----- FRAGMENTO DE ORIGEN

YA ES ADVIENTO
¡VEN, SEÑOR,
NO TARDES…!
Ya
pronto, desde mañana mismo, día 2 de Diciembre, en todo el orbe de la Iglesia
Católica, vamos a entrar en el Adviento. Con el Primer Domingo de Adviento, se
inicia un nuevo año litúrgico. La expresión adviento -ad ventus- significa
venida, llegada y, por consiguiente, también espera,
porque toda llegada implica necesariamente una espera. Se espera al que viene,
al que llega. Y el que ahora viene, y al que algunos esperamos -desde el
Domingo más próximo al 30 de Noviembre y hasta el 24 de Diciembre- es a aquel
mismo Jesús de Nazaret, el Hijo de Dios, que quiso hacerse Hombre para
solucionar de esta única manera el dilema humano, el porvenir del hombre. El
Adviento, dura 4 semanas, y pueden observarse durante ellas, en su liturgia,
dos partes bien marcadas: La primera de ellas, desde este Primer Domingo hasta
el día 16 de Diciembre, tiene un acentuado carácter escatológico, previendo y
contemplando la venida del Señor al final de los tiempos, la Parusía. La
Segunda venida, porque Cristo Jesús ya vino al mundo, pero volverá a la tierra,
pese a que, quiénes decimos creer en Él, pongamos especial cuidado en echarlo
fuera de nosotros mismos. Pero, Él es infinitamente misericordioso y vuelve a
nuestro lado, una y otra vez. La segunda parte del Adviento, que se extiende
desde el 17 de Diciembre al 24 de Diciembre, la víspera de la Natividad del
Señor -la Noche Buena- se considera, o incluso se le llama, la "Semana
Santa" de la Navidad, y su fin es el de preparar más expresiva y alegremente
la venida de Jesucristo a la Historia, su inmersión Humana en el tiempo. Esto
es para creerlo, desde luego, pero, si se cree -y tan sólo es posible en virtud de la gracia de Dios- es el acontecimiento más
radicalmente absoluto y, al mismo tiempo, la Esperanza más radical y
concluyente. Es, en síntesis, el porvenir del hombre, de todo hombre que viene
a este mundo. Pero un porvenir dichoso y feliz, pese a cuantas calamidades y
tristezas diariamente nos acechan y nos hacen sufrir, especialmente la muerte.

----------
----- DATOS PROPORCIONADOS

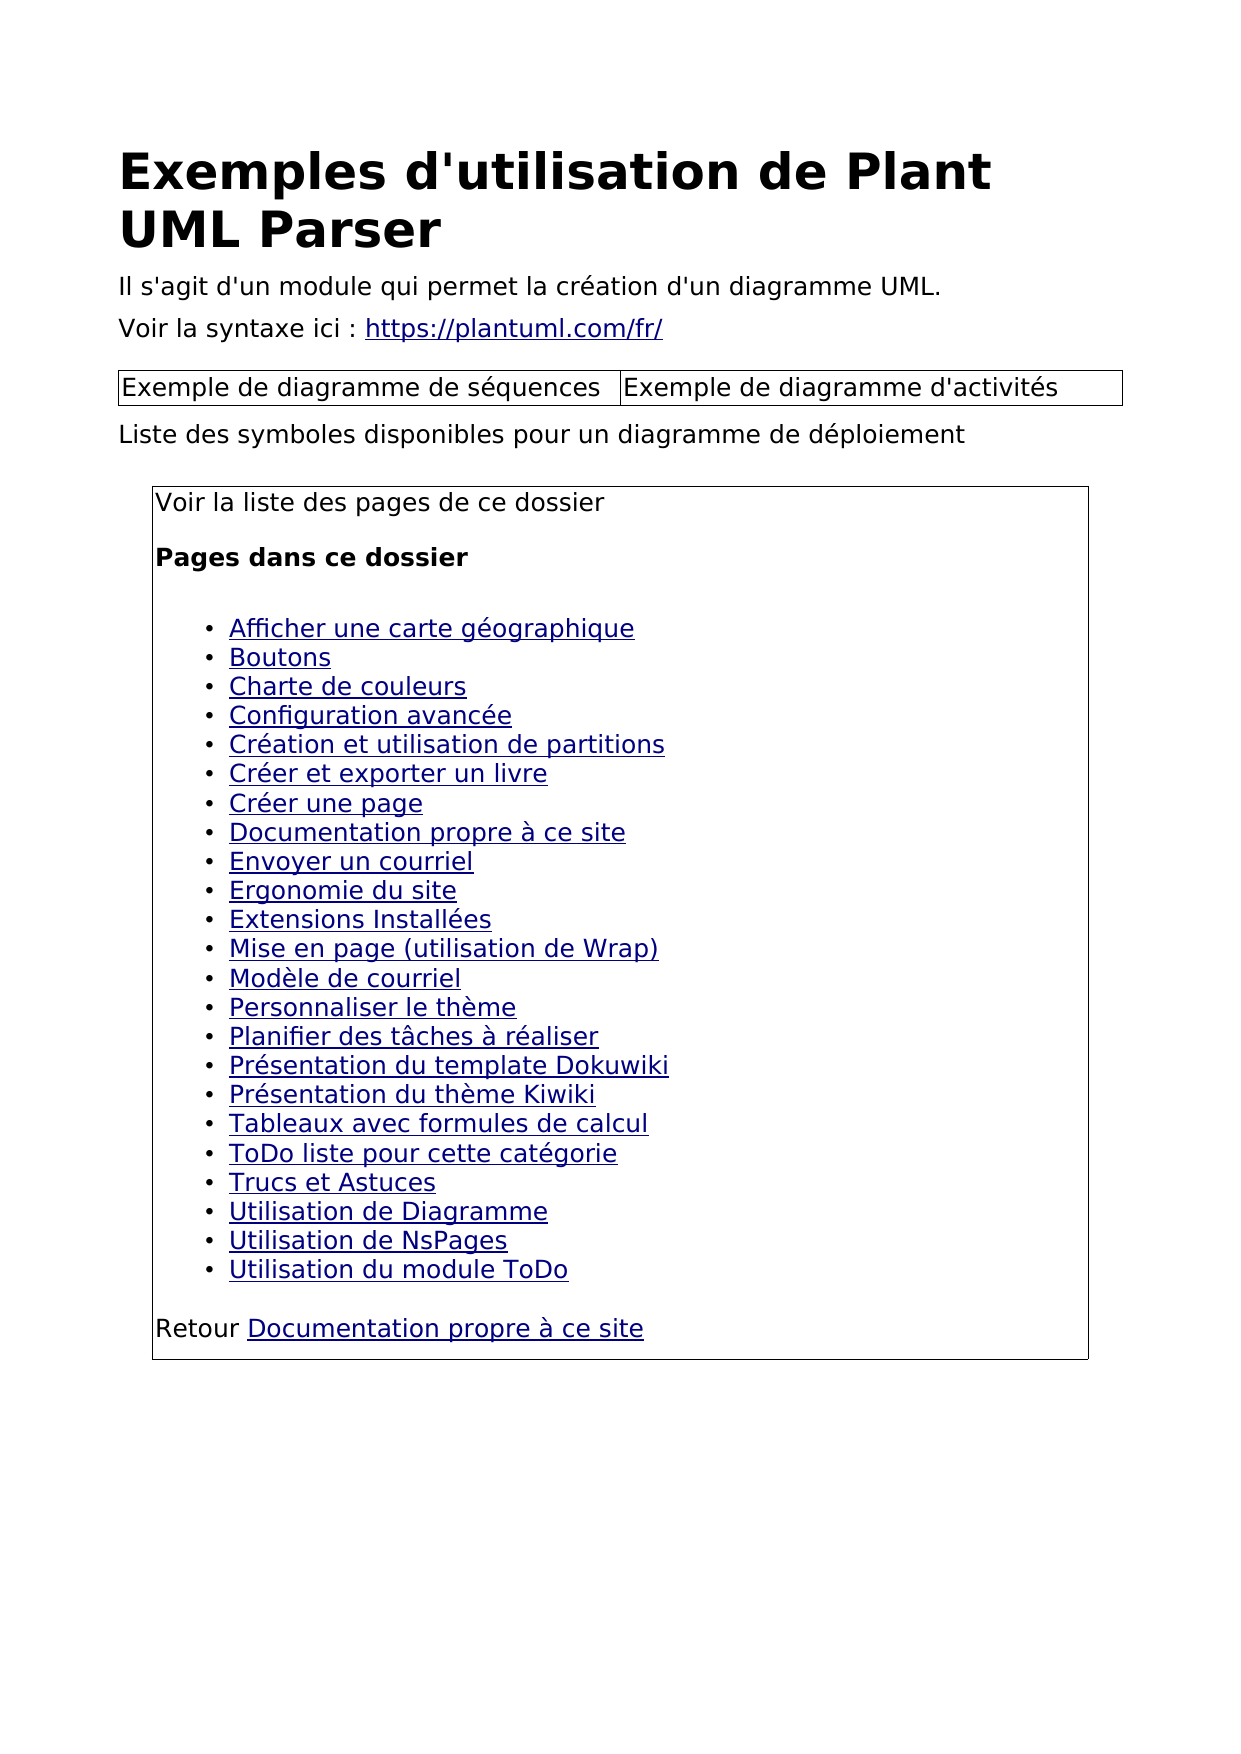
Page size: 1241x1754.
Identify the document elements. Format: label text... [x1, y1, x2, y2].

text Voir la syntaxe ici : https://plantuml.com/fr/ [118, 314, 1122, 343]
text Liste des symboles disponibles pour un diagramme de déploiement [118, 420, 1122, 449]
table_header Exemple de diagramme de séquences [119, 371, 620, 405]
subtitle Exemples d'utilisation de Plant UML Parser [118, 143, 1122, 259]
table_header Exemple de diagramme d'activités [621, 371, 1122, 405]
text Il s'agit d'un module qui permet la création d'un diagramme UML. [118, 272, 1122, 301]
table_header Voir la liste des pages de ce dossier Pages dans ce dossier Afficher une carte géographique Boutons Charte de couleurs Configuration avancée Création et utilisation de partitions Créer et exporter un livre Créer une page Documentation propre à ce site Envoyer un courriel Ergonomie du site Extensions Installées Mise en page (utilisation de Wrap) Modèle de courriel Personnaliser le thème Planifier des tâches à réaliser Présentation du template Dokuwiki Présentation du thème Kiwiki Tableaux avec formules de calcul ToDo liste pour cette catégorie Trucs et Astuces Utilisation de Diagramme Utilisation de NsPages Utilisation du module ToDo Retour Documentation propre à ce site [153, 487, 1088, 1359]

----------
----- DATOS PROPORCIONADOS

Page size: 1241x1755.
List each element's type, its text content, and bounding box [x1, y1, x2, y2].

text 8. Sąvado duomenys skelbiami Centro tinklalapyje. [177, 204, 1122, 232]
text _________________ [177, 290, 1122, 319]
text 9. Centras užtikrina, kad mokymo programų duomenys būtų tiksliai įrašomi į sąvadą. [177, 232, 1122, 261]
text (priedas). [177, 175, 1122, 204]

----------

Según el fragmento sobre el Adviento:
(a) ¿Qué significa la expresión adviento?
(b) ¿Cuántas semanas dura el Adviento?
(c) ¿Cómo se llama, o se considera, la segunda parte del Adviento?

(a) Significa venida, llegada y, por consiguiente, también espera.
(b) Dura 4 semanas.
(c) Se la considera, o incluso se la llama, la "Semana Santa" de la Navidad.